Are we properly assesing Startups?

At Fellow Funders, we have been stressing the idea that the time for the Spanish entrepreneurial ecosystem has come to start making investors and project promoters aware that #NOTEVERYTHINGISOK. We must start discriminating by always applying professional instruments without any discretionary power at any time. Today we want to ask you if we are adequately valuing Startups. 

Is there a Widespread overvaluation of startups in Spain? 

One of the biggest doubts we have at Fellow Funders is whether there is a generalized overvaluation of startups in Spain.  Are startups being properly valued? Are future expectations being overvalued?  What elements are being taken as relevant when valuing a startup? Is it being considered that the valuation of a startup must always have a path that allows investors to obtain an adequate return for the risk they are assuming? 

Valuing a startup, in the opinion of Fellow Funders, has a lot to do with analyzing deeply its business modelanalyzing its present and especially future economic-financial data and properly assessing its expectations.  

  • Are these the criteria that prevail when valuing a startup?  
  • Is its business model perfectly known and is its scalability and sustainability adequately considered?  
  • Is the importance of the entrepreneurial team being considered and how much it conditions the success of the startup?  
  • How is the necessary “expertise” of the management team valued?  
  • Are the metrics that are considered relevant in a startup real and achievable?  
  • How much does the expected evolution of these metrics condition the valuation of a startup? 

Criteria used 

At Fellow Funders we believe that strictly professional criteria is not always being used to value a startup. Logically, we understand that valuing a company in its most incipient stage is difficult. For example, it is obviously not something as simple as discounting projected cash flows… However, we think that on too many occasions, valuations are being made by comparing the business models of Spanish companies with the models of other much more developed ecosystems (Silicon Valley, Israel…).  Taking these ecosystems as a reference can generate an evident overvaluation of the startup. 

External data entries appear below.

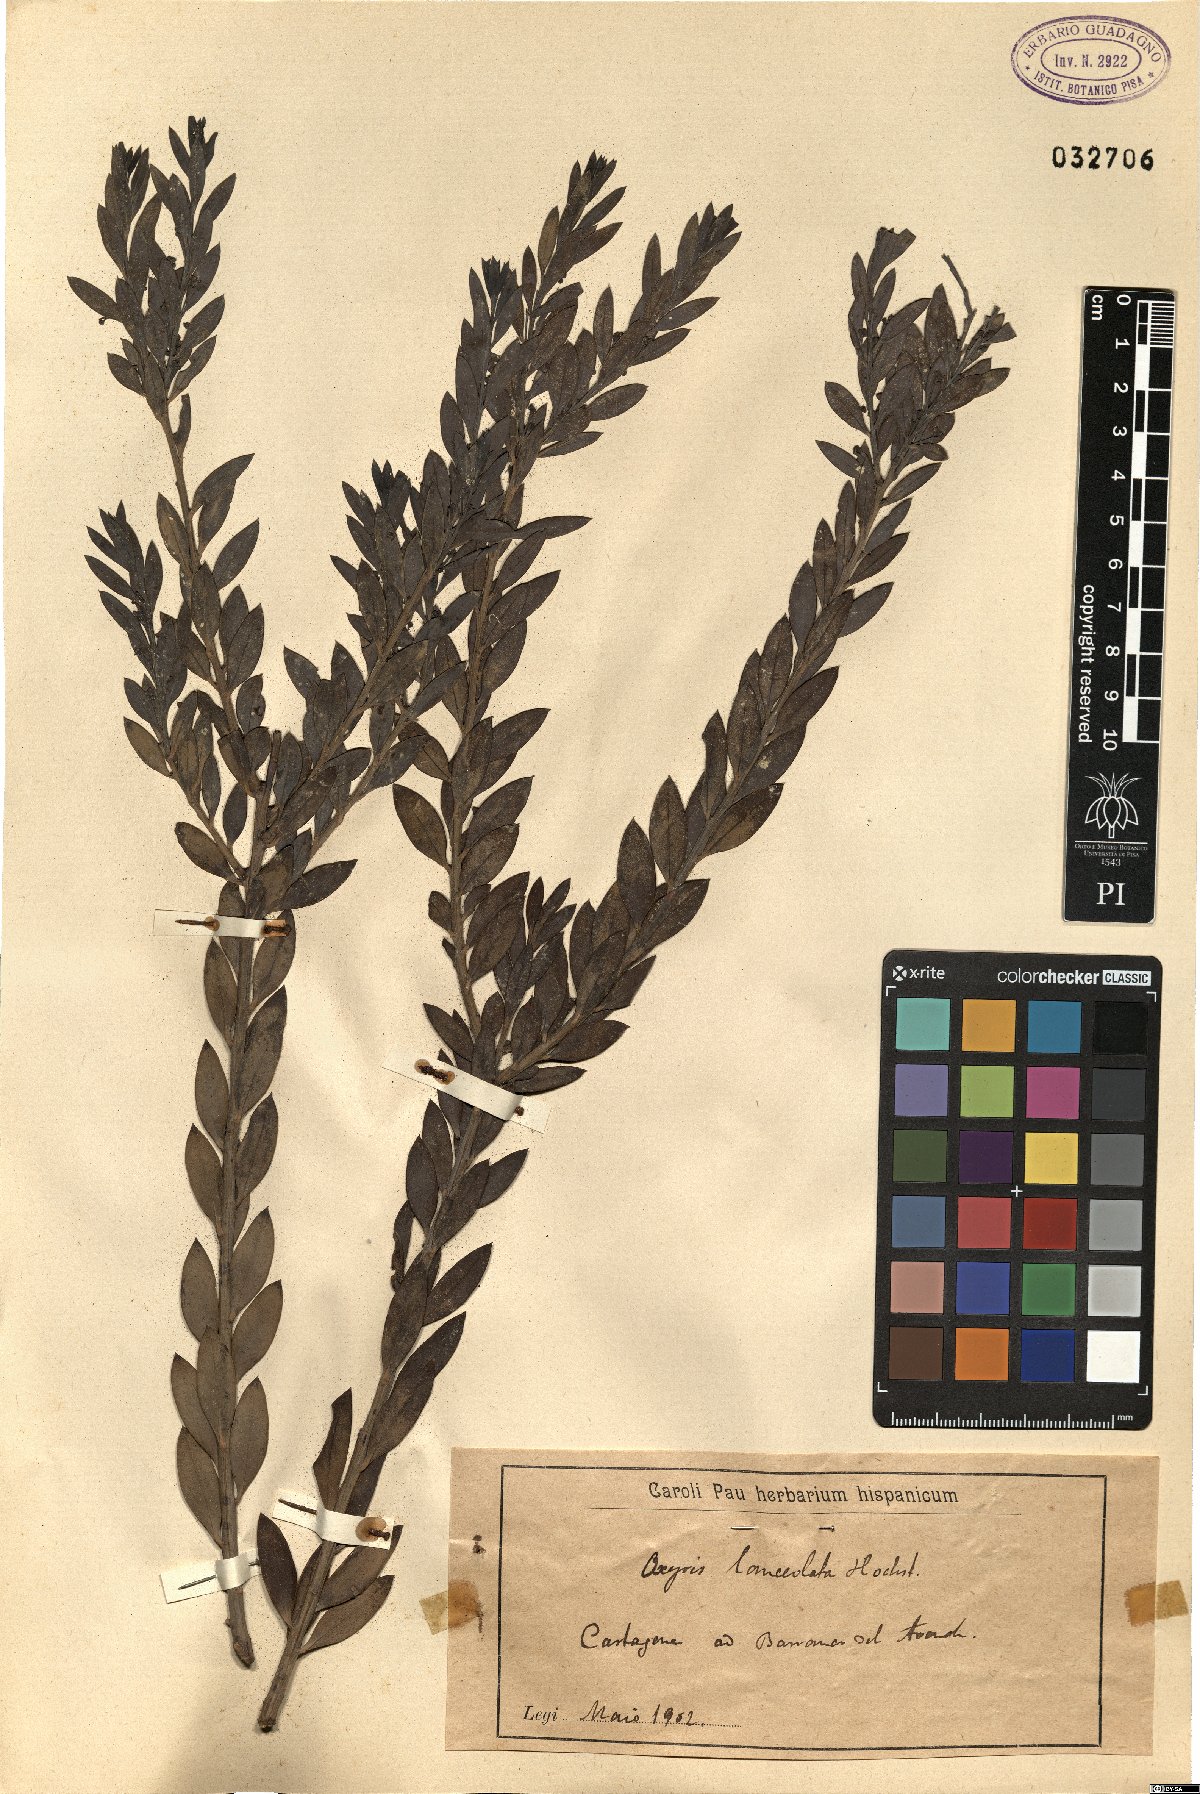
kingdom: Plantae
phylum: Tracheophyta
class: Magnoliopsida
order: Santalales
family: Santalaceae
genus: Osyris
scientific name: Osyris lanceolata
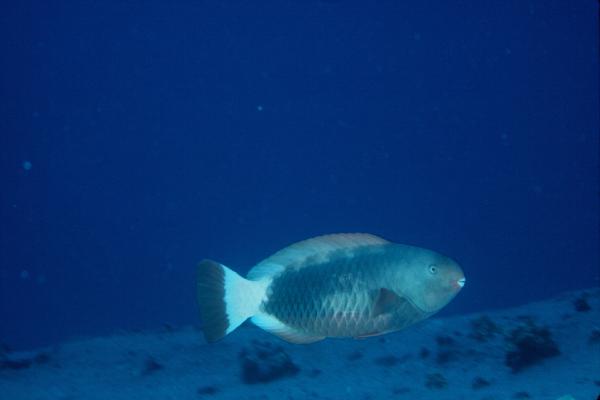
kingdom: Animalia
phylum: Chordata
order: Perciformes
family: Scaridae
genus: Chlorurus
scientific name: Chlorurus perspicillatus
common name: Spectacled parrotfish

Sometimes, when talking about the possible overvaluation of a startup, the argument used to deny it is that if an investor is willing to pay the price set, this implies that the startup is not overvalued.  This argument, however, is for us quite debatable.  

The information is not always complete and perfect for investors and entrepreneurs, and neither are the expectations of the entrepreneurs (e.g., to create and develop a company, to seek a more or less rapid exit ) nor those of the investors (e.g., to help the company in its development, to accompany it with new rounds of financing, to seek a rapid exit) known with complete precision.  

As investors, we talk about the fact that the multiples at which companies are listed on the stock exchange are very high, yet we accept as true the totally exorbitant multiples of companies in their early stages. Is this logical? 

Our Priority 

At Fellow Funders one of our priorities is the proper valuation of the startup/ SME that we are going to present to our investors. 

Our valuation is based on proven mathematical models and we believe that this is one of our most differentiating factors.  A correct valuation makes it possible for the investor to pay a fair price and for the promoters to apply for new financing rounds in the future if they meet the previously established milestones.  

Objective valuation 

At Fellow Funders we believe that it is extremely important for both the entrepreneur and the investor to have a valuation of the startup as objective as possible. Although we admit that it will always be conditioned, in part, by the future development of the company, which does not respond to any strict mathematical criteria. 

At Fellow Funders we continue to believe that equity crowdfunding investment is an interesting product, but always bearing in mind the need for portfolio diversification and the risks assumed.  

We also believe that Trust, Transparency, Security and Monitoring, our operating standards, must be more than mere words or good wishes and must be translated into effective commitments with investors and project promoters.